::: Extract provided

Congratulations! If you’re reading this, then chances are you have received your official marriage certificate, and now you’re wondering what’s involved in changing names. Thankfully, the experts at Easy Name Change are here to guide you through the process.
“Some newlyweds are surprised to learn there is no official process or registration for their new name,” explains Easy Name Change founder Genevieve Dennis. “It’s simply a matter of contacting each organisation directly to learn their name change procedure, what proof they may require and where to send it.” This can make changing names a time-consuming process as people have an average of 24 different places to notify, and the process tends to span weeks.
If you’ve got better things to do, use an Easy Name Change notification kit to have all your paperwork instantly prepared — no research necessary. If you’d rather manage the process yourself, then read on for our married name change DIY tips!
Generally speaking, there’s no special order for which companies to notify first. However, some organisations may require an updated photo ID. If that’s the case, then just hold off on these until your passport or driver’s licence is reissued.check out easy name change
Step 1 – Get your official marriage certificate
You may already have this; if so, just skip ahead! If you don’t have this, you’ll need to order it from the local registry office where your wedding took place. It’s the only document needed as proof of your new married name, providing you take one of the standard married name options listed below.

::::::

**Problems and tasks**:
[a] In the passage on changing names after marriage, rewrite the stretch from "Congratulations! If you’re" through "to span weeks.", putting "new spouses" in place of "newlyweds".
[b] Resume the passage on changing names after marriage, picking up right after its final sentence.
The lines that come next have no connection to the passage on changing names after marriage.

::: Given records

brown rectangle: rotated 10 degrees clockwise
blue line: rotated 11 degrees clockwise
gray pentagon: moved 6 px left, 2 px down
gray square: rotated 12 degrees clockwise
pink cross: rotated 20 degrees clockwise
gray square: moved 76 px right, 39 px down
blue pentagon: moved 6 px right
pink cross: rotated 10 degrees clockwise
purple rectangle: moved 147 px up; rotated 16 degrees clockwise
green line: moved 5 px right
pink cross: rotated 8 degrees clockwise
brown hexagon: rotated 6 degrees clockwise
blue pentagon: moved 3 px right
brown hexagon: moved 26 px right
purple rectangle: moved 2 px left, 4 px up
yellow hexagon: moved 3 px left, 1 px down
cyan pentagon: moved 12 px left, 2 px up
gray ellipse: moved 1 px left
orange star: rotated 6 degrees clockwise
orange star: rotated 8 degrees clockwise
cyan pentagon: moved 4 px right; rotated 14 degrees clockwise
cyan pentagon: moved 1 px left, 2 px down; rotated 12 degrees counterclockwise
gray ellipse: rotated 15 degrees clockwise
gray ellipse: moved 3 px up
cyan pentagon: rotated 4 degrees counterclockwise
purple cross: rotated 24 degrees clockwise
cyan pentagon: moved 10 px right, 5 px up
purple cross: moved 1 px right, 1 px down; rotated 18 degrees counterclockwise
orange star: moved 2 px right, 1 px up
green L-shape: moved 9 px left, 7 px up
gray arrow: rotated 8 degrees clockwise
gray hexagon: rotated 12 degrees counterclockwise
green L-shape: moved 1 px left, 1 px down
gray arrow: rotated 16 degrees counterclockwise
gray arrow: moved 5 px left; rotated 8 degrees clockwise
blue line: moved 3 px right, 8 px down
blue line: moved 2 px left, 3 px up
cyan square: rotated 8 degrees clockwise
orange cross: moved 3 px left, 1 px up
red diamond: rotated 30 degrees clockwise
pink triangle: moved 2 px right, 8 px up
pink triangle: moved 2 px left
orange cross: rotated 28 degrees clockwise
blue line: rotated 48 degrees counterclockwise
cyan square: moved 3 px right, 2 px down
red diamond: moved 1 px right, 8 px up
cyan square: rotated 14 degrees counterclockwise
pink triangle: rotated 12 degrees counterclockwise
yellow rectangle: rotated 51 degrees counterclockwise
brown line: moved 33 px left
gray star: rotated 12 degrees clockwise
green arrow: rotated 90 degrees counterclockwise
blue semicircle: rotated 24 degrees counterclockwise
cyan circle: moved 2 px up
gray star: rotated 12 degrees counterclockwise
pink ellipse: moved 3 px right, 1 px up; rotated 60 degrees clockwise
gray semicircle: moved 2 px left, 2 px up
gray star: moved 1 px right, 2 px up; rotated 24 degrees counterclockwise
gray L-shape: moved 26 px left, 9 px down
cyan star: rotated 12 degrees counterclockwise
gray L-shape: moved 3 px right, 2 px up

::::::

**Answer list**:
[a]
Congratulations! If you’re reading this, then chances are you have received your official marriage certificate, and now you’re wondering what’s involved in changing names. Thankfully, the experts at Easy Name Change are here to guide you through the process.
“Some new spouses are surprised to learn there is no official process or registration for their new name,” explains Easy Name Change founder Genevieve Dennis. “It’s simply a matter of contacting each organisation directly to learn their name change procedure, what proof they may require and where to send it.” This can make changing names a time-consuming process as people have an average of 24 different places to notify, and the process tends to span weeks.

[b]
Step 2 – Choose your new name
This is the fun part! Your marriage certificate allows either spouse to take the other’s surname. The new surname can either be in place of your current surname or in addition to your surname, creating a double-barrelled or hyphenated surname. All other types of name change require a deed poll. For more info on choosing your new name, check out our guide to married name options.
Step 3 – UK Passport, if not required for pending travel
Here’s where the order can be a bit tricky. Only update your UK passport if you do not plan to travel or book flights in the next few months. Check the UK passports website for current processing times and allow yourself plenty of time to get your passport back before needing it for any bookings or flights. We recommend updating your UK passport early on as it will make it easy to change the names on your driver’s licence.
If you can’t update your passport now, then skip this and move on to the next step. As a married name is an assumed name, you are still legally entitled to be known by either your birth or married name at any stage, meaning you can continue to use a passport in your former name, even if all other identification and records have since been changed.
Start by completing the online passport application form. At the time of writing, applying for a new passport online will cost £75.50 and takes 10 weeks. There is no credit given for the time remaining in your current passport.
Step 4 – All other records (the time-consuming part!)
We recommend using an Easy Name Change kit, and then you can just choose the remaining 20 or so companies from their site and get step-by-step name change instructions for each company along with ready-to-send paperwork. This will save you around eight hours of admin!
If you’ve got the time and patience, then start by making a checklist of all the places you need to update. The list is long: banks, financial instructions (more on this in the next section), digital wallets, insurances (home, contents, auto, life, health, pet), utilities (water, power, gas), travel rewards, shopping rewards, professional associations, digital memberships and more. If you’re doing it yourself, then use the free interactive checklist builder to make sure you’ve covered each category and all the possible companies you may need.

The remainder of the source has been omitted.